Partnership placements such as these are not accidental – nor are the callings to serve at a time like this coincidental. But rather it is the full expression of God’s love and the incredibly practical way in which we do missions. We are reminded that our greatest ability is our availability – to the Lord and for our neighbors in need, whether they be a house, a city, a country or continent away.  

You asked: “What can I do?”

We believe there are three practical ways you can make a difference, right now, regardless of where you are in the world.


We serve a God who can do infinitely more than we could ever imagine, and so at the forefront of anything we seek to accomplish, we start and proceed with prayer. Consider making the Syrian refugees – as well as our brothers and sisters who will encounter them with soft hearts and open arms – part of your regular prayer time.

Support a Vineyard Missions partnership.

This is how missions change lives. If the Lord has placed the Syrian refugees upon your heart, your engagement with and support of those who are in the vicinity and reaching out to refugees is a critical way to make a difference. Contact us if your church would like to get involved with one of our partnerships and learn more specifics about their in-country activities.

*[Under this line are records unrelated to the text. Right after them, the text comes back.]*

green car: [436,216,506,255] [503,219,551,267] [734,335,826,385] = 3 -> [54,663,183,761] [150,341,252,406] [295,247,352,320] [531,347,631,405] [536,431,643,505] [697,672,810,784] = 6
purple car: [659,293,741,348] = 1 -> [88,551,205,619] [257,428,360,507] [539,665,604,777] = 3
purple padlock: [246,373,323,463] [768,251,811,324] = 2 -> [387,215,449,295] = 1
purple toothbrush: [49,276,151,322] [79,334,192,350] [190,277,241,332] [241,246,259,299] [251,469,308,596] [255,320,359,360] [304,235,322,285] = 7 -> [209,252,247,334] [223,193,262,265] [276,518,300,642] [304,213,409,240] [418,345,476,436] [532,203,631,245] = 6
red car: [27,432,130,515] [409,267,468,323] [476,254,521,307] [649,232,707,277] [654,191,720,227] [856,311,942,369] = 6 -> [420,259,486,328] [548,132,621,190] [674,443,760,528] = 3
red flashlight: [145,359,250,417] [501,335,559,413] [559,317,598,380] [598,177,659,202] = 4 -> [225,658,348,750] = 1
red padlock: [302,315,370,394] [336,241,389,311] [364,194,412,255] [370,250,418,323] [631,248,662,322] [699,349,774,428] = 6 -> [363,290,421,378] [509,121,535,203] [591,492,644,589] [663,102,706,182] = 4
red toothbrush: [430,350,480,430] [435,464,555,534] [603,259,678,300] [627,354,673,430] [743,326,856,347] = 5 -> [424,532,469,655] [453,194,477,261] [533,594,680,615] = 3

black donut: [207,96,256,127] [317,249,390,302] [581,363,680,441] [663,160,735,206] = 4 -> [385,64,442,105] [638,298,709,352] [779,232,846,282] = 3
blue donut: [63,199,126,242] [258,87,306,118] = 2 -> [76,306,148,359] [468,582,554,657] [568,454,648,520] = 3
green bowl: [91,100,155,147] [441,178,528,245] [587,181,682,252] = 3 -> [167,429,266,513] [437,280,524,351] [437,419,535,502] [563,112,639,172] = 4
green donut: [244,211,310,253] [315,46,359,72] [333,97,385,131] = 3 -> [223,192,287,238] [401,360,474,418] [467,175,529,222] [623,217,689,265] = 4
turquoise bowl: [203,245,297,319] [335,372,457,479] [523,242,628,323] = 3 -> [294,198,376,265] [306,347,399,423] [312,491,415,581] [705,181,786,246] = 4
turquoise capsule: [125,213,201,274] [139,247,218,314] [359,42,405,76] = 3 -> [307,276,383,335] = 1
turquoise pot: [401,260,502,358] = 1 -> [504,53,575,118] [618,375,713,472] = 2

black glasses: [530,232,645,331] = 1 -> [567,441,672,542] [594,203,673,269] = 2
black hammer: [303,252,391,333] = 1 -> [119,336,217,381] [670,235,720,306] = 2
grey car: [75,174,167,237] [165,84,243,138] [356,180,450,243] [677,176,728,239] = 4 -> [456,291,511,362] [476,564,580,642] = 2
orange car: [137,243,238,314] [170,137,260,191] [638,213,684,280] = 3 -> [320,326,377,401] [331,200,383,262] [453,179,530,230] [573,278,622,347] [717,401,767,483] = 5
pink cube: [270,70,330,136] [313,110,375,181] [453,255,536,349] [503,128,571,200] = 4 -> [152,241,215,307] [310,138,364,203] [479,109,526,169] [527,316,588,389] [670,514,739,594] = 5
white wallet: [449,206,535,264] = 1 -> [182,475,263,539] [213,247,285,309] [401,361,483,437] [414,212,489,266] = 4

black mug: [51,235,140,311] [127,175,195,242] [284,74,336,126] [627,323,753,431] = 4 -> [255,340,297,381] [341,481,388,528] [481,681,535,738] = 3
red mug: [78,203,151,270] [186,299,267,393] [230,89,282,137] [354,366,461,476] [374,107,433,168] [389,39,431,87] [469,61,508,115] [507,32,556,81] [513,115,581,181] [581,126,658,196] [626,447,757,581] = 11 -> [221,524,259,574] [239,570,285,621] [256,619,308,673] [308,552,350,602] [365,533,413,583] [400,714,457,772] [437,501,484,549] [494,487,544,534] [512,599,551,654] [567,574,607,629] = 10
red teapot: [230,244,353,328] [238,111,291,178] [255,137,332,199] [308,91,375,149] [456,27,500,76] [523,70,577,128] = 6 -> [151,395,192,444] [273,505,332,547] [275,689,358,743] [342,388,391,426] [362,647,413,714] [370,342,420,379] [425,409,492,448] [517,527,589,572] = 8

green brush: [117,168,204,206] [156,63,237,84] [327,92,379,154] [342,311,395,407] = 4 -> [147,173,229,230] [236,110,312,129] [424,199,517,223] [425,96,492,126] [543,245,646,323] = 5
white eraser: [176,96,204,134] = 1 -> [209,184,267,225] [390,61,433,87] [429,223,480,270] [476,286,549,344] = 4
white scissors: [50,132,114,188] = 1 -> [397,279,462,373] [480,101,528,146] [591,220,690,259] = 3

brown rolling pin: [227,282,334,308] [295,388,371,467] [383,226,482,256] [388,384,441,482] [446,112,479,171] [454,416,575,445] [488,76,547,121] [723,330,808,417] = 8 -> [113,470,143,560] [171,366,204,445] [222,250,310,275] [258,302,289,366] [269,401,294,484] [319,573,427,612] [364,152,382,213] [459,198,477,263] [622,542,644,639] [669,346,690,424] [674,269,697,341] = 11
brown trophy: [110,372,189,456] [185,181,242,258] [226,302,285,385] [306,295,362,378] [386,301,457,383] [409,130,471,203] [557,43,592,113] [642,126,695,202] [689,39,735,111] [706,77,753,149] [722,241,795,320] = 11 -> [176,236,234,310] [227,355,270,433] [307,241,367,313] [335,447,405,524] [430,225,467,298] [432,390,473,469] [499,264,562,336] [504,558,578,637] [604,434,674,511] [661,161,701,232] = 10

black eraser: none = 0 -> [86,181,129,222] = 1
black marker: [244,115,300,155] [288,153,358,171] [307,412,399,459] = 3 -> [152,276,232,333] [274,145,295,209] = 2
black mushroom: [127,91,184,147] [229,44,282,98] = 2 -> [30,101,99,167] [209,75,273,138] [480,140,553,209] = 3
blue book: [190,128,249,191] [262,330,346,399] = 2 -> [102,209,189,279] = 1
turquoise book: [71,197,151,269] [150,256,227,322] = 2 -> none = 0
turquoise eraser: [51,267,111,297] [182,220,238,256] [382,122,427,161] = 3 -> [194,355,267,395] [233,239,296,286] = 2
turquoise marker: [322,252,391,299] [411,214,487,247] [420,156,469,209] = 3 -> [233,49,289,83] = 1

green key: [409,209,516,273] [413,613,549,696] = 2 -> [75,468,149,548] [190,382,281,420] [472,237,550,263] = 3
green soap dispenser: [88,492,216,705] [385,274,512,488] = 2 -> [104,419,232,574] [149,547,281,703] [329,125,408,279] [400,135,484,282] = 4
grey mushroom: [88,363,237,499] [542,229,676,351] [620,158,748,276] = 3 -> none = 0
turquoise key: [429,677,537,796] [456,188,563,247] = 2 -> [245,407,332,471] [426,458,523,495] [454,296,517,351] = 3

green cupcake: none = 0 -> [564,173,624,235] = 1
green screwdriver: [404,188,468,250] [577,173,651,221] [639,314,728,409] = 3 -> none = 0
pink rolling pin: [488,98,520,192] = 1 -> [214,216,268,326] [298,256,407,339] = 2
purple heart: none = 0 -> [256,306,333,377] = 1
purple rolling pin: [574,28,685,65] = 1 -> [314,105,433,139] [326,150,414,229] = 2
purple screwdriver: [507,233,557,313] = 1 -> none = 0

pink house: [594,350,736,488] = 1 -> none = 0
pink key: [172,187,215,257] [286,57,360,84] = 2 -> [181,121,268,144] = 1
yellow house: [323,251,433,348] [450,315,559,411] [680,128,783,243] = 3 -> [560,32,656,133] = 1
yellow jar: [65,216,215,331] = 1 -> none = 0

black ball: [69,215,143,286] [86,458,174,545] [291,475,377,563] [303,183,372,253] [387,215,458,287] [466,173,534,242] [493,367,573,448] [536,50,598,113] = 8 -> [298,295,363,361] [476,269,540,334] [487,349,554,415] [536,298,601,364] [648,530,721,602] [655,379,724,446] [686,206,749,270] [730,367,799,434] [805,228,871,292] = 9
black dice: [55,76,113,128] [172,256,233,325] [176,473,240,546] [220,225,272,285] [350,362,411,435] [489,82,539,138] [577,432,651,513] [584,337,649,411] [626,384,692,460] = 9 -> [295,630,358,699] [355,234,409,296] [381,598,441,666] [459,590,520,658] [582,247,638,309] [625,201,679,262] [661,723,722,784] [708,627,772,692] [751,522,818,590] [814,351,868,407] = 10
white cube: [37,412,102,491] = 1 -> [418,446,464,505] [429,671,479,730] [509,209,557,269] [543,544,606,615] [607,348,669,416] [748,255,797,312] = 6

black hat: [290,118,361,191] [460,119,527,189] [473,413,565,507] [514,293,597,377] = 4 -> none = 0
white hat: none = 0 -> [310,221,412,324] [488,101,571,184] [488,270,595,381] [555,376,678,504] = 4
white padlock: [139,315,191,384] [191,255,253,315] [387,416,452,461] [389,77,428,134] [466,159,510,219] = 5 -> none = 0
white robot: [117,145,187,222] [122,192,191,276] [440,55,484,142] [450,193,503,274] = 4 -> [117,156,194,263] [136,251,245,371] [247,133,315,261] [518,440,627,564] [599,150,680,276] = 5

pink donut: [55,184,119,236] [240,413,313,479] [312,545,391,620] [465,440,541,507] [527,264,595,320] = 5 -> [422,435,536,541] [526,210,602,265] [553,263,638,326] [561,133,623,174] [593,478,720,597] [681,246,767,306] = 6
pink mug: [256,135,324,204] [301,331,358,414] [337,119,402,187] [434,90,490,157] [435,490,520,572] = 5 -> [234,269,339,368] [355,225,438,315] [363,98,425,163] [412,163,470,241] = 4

Engage in the conversation – and keep praying.

The Syrian refugee crisis is among the biggest and complex humanitarian challenges of this generation. There is no definitive roadmap for solving such a multi-faceted crisis. As we lean into God and seek his wisdom, we also need to ask those great “what if” questions. In doing so, what might we learn from our brothers and sisters who have gone before us to face similar humanitarian challenges? What might be able to accomplish together? How might avoid past missteps and instead build upon previous successes?

Let’s ask those great “what ifs” – of ourselves, in our churches and small groups, and let’s continue the conversation and share ideas. Let us lift up our brother and sister across the globe and invite in new ways to make a difference in millions of lives that are, in a word – desperate. Let’s pray that they become witness to the love and compassion of Jesus in ways they could never have imagined as they walk this difficult road.